12 posts were merged into an existing topic: Disk usage discrepancy?
Welcome to the forum!
Please check for errors related to
"walk" in your logs.
Hi and thanks for the welcome.
I have looked up the logs and all filewalker processes returned finished successfully with 0 pieces skipped.
So looking fine there.
Do you a good way how to check if the filewalker-run has been completed? Watching in the logs or in htop is not a good way.
Why has the topic on strange behaviors of the US1 satellite been merged in this one? This way everything just should be merged in a big STORJ-topic.
In my opinion a non-reporting satellite (up-front known cause), is quite different from having more disk usage than reported from a given satellite (up-front unknown cause).
Besides, the line of the topic feels a bit strange now, like people are discussing different things along each other. Just randomly ignoring intercurrent posts on a different subject.

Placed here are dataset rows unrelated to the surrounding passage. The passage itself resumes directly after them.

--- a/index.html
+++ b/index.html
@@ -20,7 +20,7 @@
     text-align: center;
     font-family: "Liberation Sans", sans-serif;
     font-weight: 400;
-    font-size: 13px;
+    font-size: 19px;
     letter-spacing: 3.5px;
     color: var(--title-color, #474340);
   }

Nevertheless, any updates on why the US satellite acted weird?
I do not see any weird behavior of that satellite on my nodes, what should I looking for (except a disk usage discrepancy, which is affecting all satellites)?
I think you’re not taking us serious on this one. Because literally seven of my nodes had the same problem. I was actually looking to report it, when I saw the problem was already been acknowledged by others.
It wasn’t a disk usage discrepancy, but a late reporting issue. The same charts of the same node I posted above look now this way.
All satellites (of course with the strange ‘today overreporting’-glitch never solved):
As I already suggested in my first post on the issue: it corrected itself within 24 hours, but never happened to me before and apparently also not to many other members.
Usually a discrepancy is because of old remnants on the nodes from decommissioned satellites or unfinished filewalkers, a situation needing some research. In this case, up front it was very clear it was a glitch of the us1 satellite. And I’m curious to know whether there’s a reason why only this satellite apparently gave some people reason to worry.
Again: it was not a usual disk usage discrepancy, it was a (me at least) never before occurring reporting issue only attributable to the us1 satellite not reporting the used space.
I see. This is usual thing when the tally didn’t finish in time (took longer than usual), it’s not a glitch, but likely more segments to scan. We do some autoscaling if that happen to speedup the tally.
Glitch is when it didn’t report for several days, but I didn’t see such a thing on my graphs.